L’arrestation et le placement en garde à vue spectaculaires de Carlos Ghosn interrogent sur le fonctionnement de la justice japonaise. Peu concernés jusqu’alors, les dirigeants étrangers découvrent à présent ce qu’ils risquent.
Depuis l’arrestation, en novembre dernier, du patron de Renault-Nissan Carlos Ghosn au Japon, les révélations concernant la procédure pénale japonaise ont stupéfait bien des dirigeants étrangers. D’une singulière dureté, cette procédure a de quoi inquiéter ceux amenés à se déplacer au Japon. «En réalité, les poursuites criminelles au Japon, particulièrement pour la délinquance en col blanc, sont rares», assure Jean-Denis Marx, associé du cabinet Baker McKenzie à Tokyo. «Le cas de Carlos Ghosn est très singulier, confirme son confrère Laurent Dubois, associé de TMI Associates. Il n’y a pas à ma connaissance d’autre dirigeant d’entreprise étrangère emprisonné au Japon pour des délits économiques.»

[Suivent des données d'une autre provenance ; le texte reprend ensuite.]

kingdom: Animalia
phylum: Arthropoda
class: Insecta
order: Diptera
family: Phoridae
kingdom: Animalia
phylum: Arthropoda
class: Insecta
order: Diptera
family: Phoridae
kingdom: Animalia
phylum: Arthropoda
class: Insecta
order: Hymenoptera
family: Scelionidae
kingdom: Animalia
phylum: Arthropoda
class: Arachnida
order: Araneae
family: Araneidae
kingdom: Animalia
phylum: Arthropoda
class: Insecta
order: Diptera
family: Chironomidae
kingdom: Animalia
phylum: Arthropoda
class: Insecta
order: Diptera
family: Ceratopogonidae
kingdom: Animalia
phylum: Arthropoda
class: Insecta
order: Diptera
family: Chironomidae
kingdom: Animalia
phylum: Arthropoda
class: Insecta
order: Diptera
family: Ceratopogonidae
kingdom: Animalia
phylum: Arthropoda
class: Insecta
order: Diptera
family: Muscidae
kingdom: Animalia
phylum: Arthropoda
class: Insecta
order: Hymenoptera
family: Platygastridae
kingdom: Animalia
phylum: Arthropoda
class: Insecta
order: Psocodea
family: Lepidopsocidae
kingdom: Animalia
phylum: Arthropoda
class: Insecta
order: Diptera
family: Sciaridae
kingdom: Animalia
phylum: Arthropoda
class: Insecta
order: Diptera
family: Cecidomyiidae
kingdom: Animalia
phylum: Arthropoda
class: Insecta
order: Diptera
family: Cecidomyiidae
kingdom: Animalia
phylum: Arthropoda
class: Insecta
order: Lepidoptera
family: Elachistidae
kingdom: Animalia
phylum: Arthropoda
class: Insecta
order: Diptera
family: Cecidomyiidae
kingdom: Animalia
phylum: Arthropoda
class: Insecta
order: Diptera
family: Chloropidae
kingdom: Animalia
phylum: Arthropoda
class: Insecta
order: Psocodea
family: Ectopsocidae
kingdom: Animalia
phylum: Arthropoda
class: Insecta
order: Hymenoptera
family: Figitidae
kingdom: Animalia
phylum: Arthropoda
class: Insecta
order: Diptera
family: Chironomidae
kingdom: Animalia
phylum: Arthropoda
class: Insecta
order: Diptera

La surpuissance du procureur
Rien à voir donc avec l’extraterritorialité du droit américain et le risque de se voir reprocher un délit n’ayant qu’un lointain rattachement avec le Japon pour tomber dans ses geôles. «Comparé à la plupart des systèmes occidentaux, le rôle du procureur au Japon est surpuissant par rapport à celui de l’avocat et du juge. Il est le seul maître de la procédure et a tous les pouvoirs, explique Jean-Denis Marx. Mais il a une fragilité, sa réputation, qu’il doit prendre soin de conserver intacte. C’est ce qui explique le soin minutieux avec lequel il choisit et travaille ses dossiers.» La contrepartie de sa surpuissance, c’est la parcimonie avec laquelle il l’utilise. Pour espérer déclencher une procédure, quand on s’estime victime d’un délit économique, il faut passer des mois, voire des années à constituer un dossier très solide et le déposer sur le bureau des policiers ou des procureurs. Ce qu’a précisément fait Nissan.